*** Opening of Source data ***

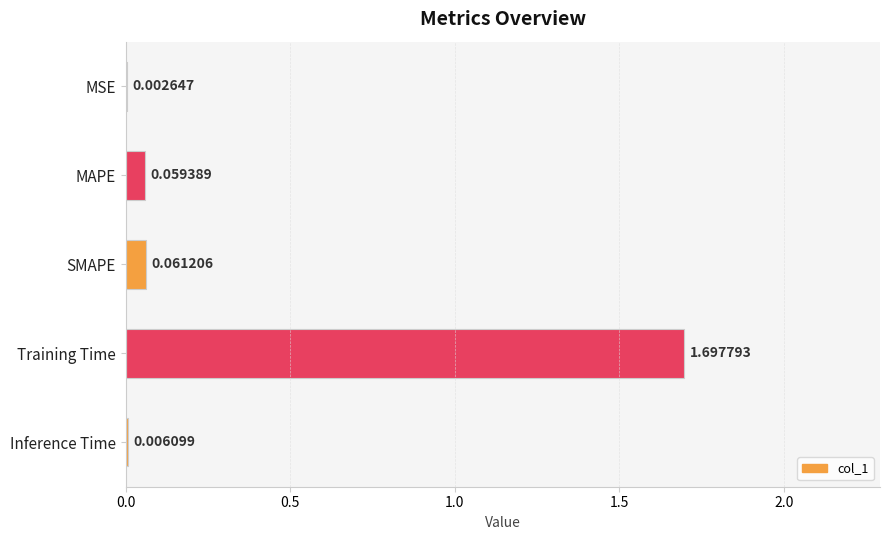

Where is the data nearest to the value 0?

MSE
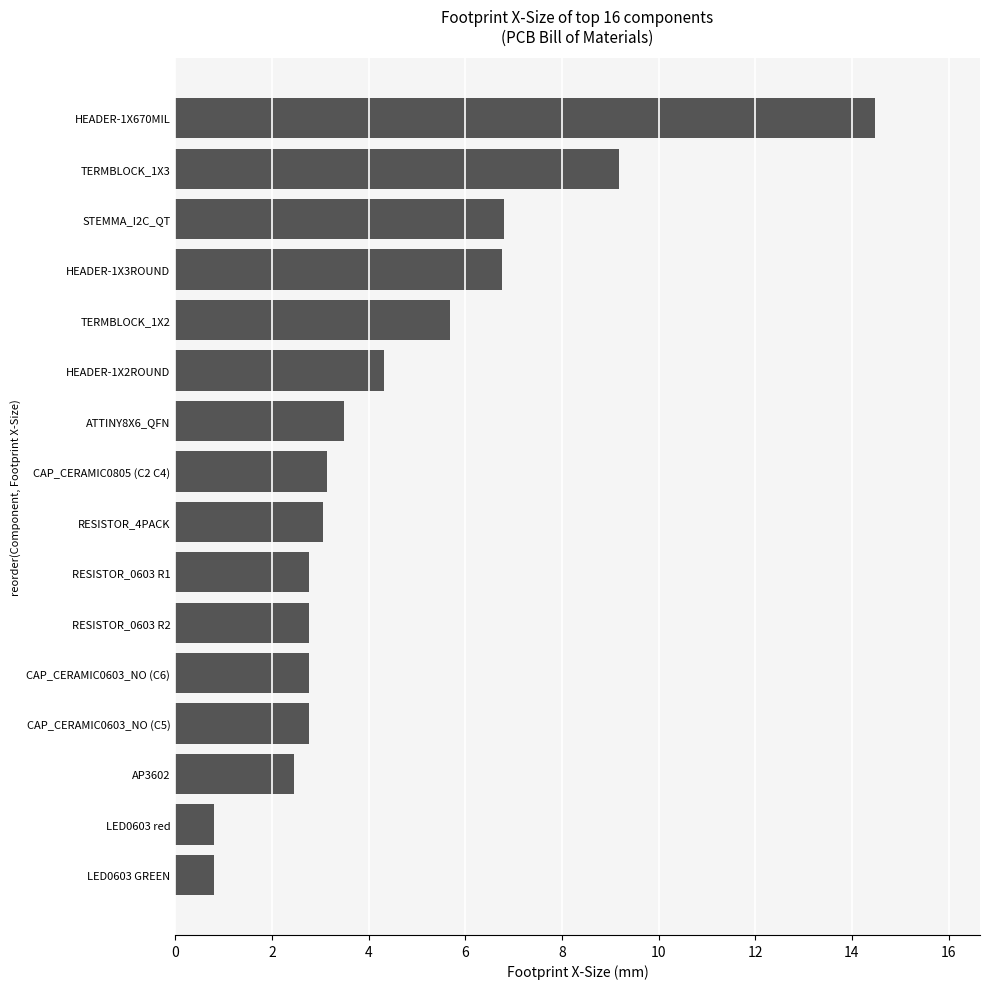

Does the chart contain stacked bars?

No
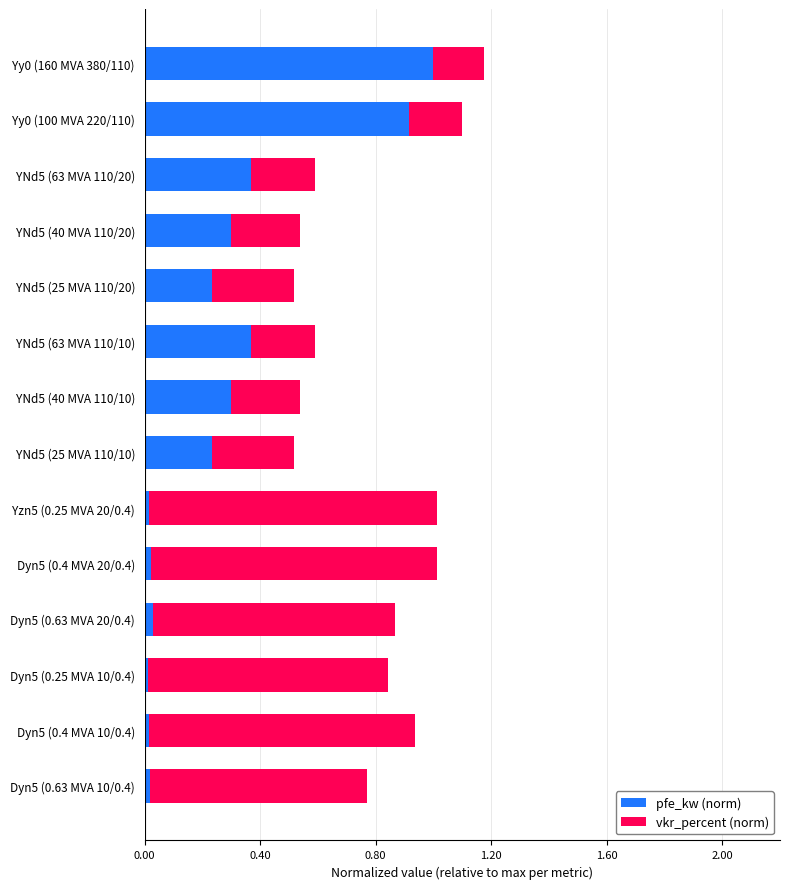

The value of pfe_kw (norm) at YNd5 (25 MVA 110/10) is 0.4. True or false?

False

*** Close of Source data ***
*** Opening of Source data ***

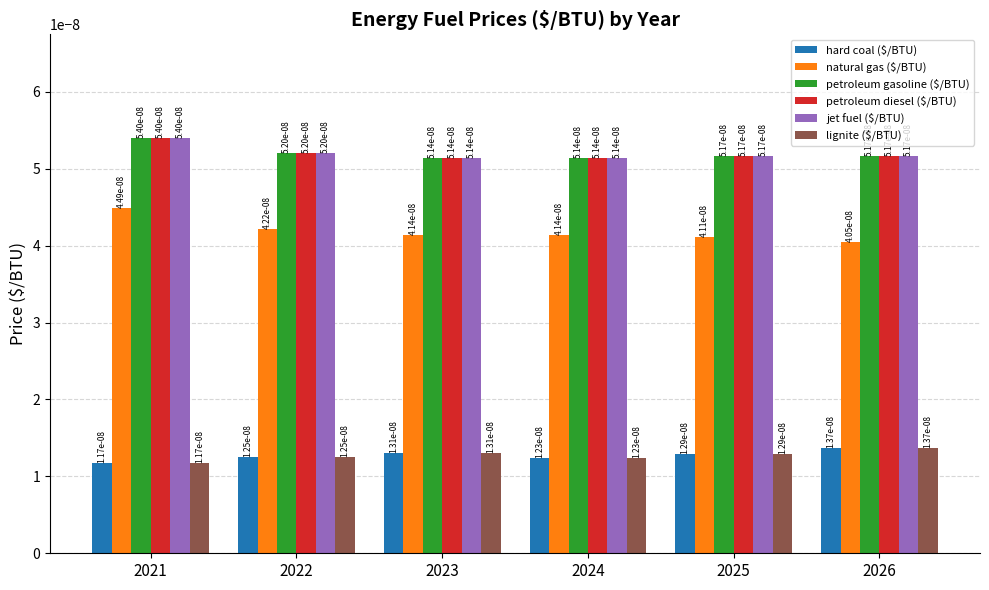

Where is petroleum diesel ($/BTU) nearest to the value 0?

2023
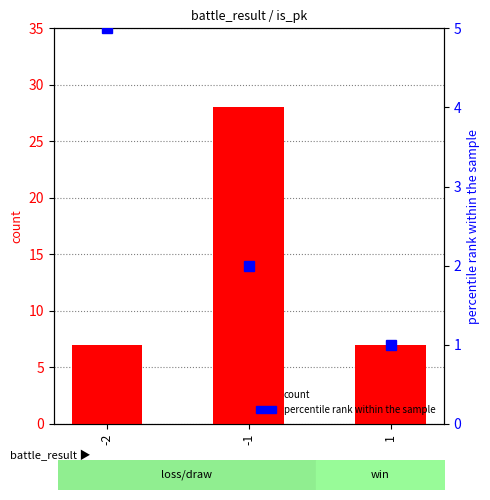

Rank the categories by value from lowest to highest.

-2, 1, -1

*** Close of Source data ***
*** Opening of Source data ***

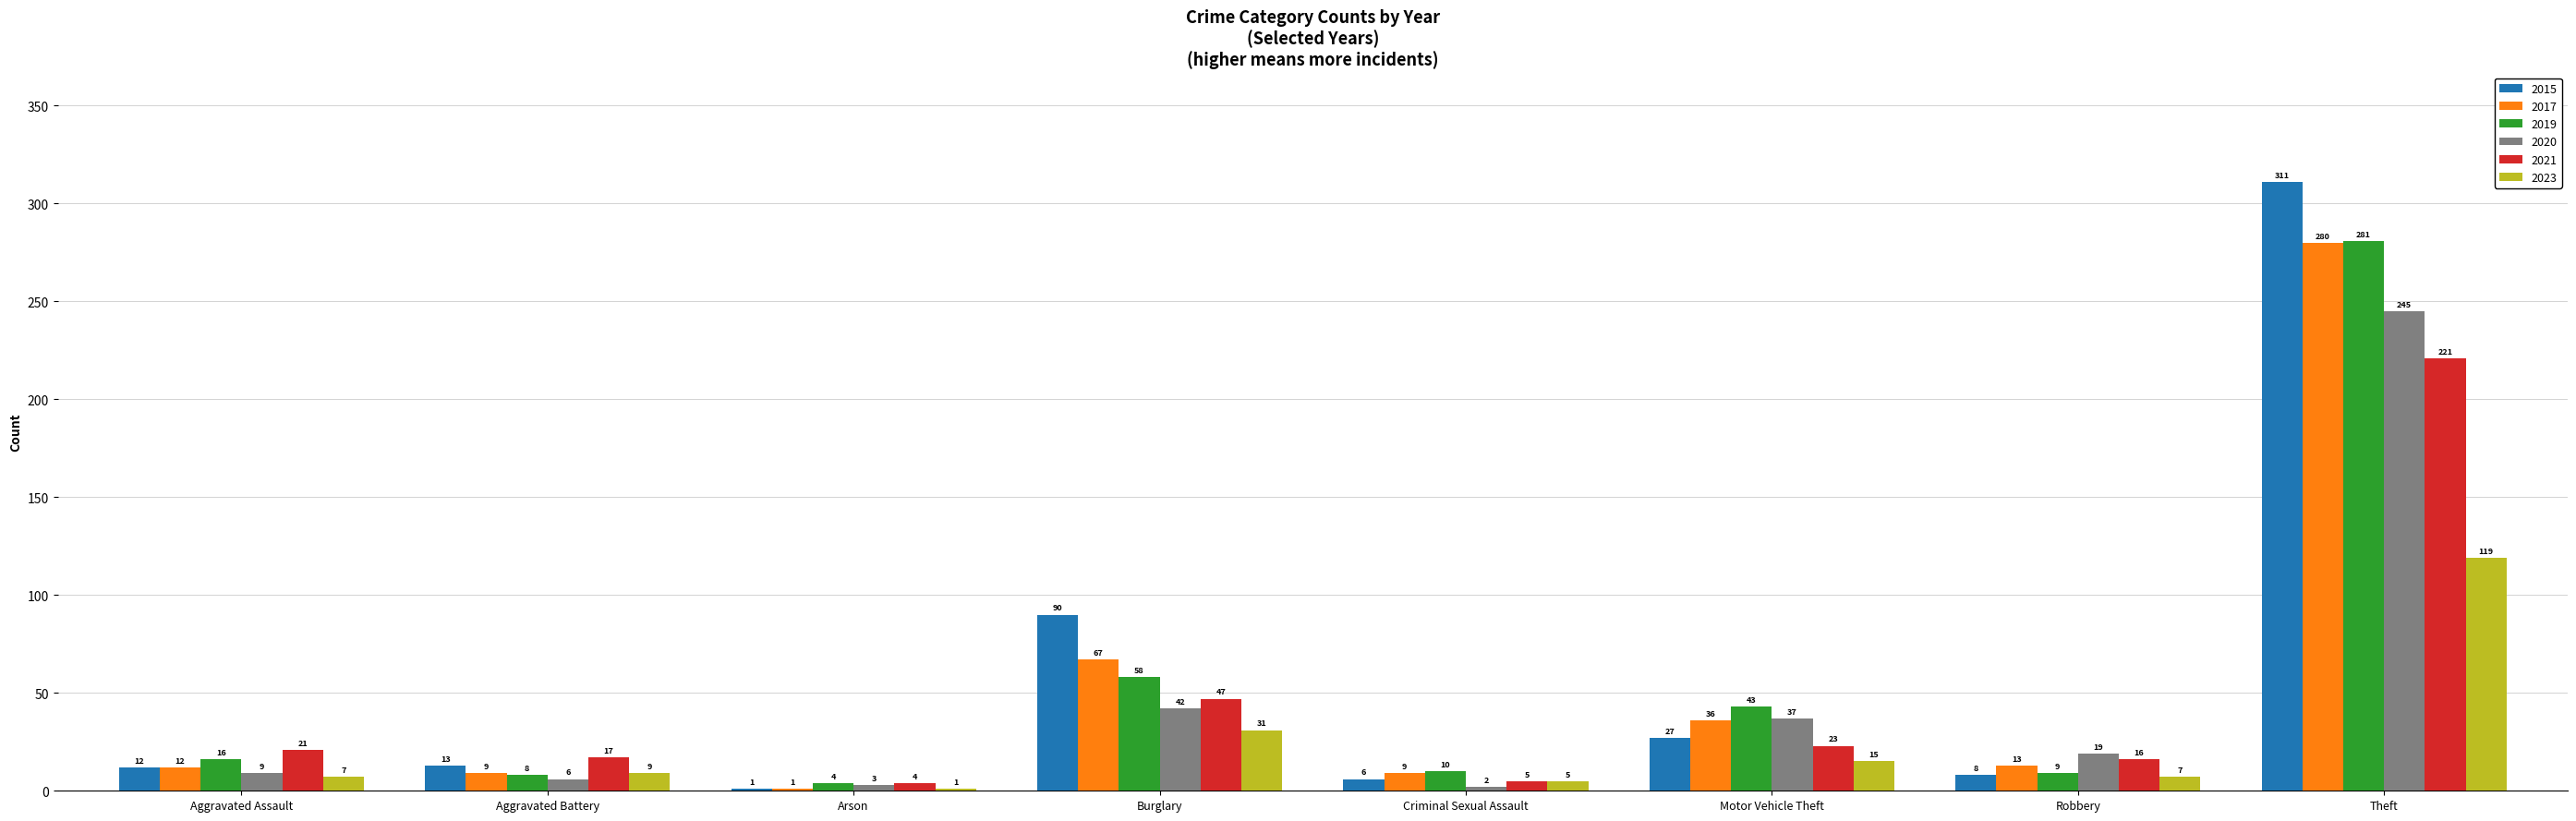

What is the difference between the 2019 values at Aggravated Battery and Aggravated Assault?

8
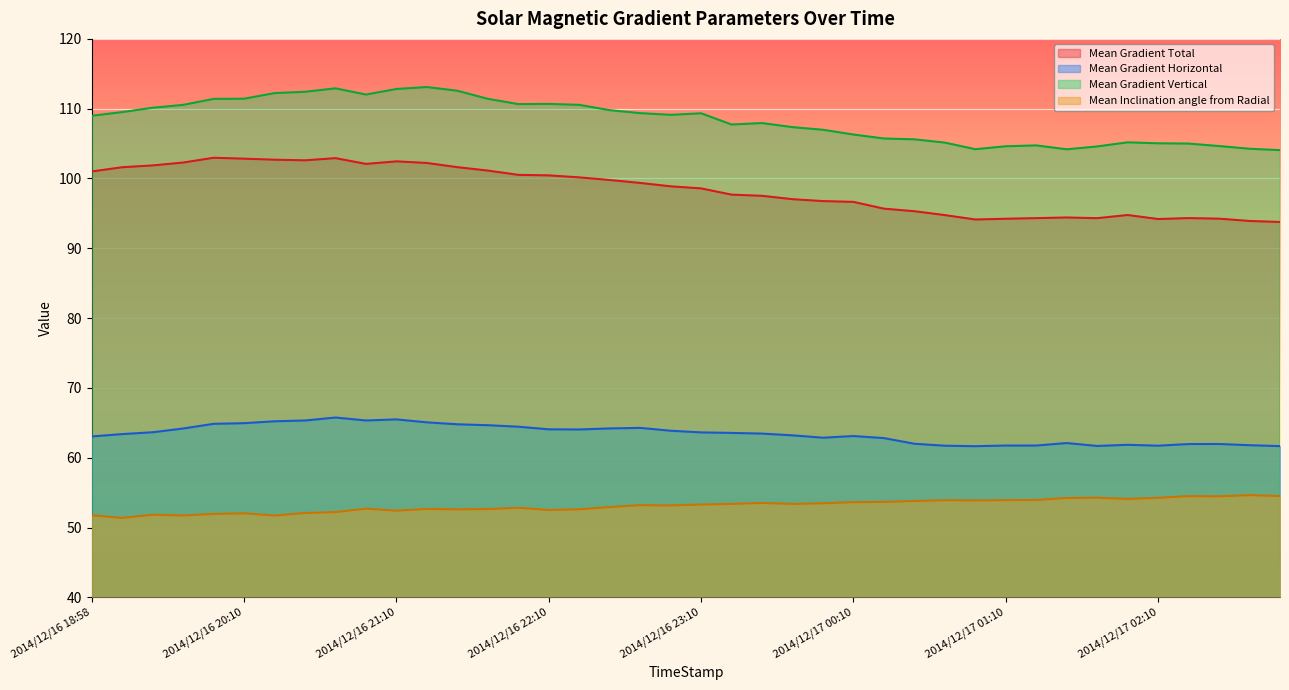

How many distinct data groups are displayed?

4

*** Close of Source data ***

## [Exercise aim]
Collect every line in the items above that contains the word "Where".

## [Task solution]
Where is the data nearest to the value 0?
Where is petroleum diesel ($/BTU) nearest to the value 0?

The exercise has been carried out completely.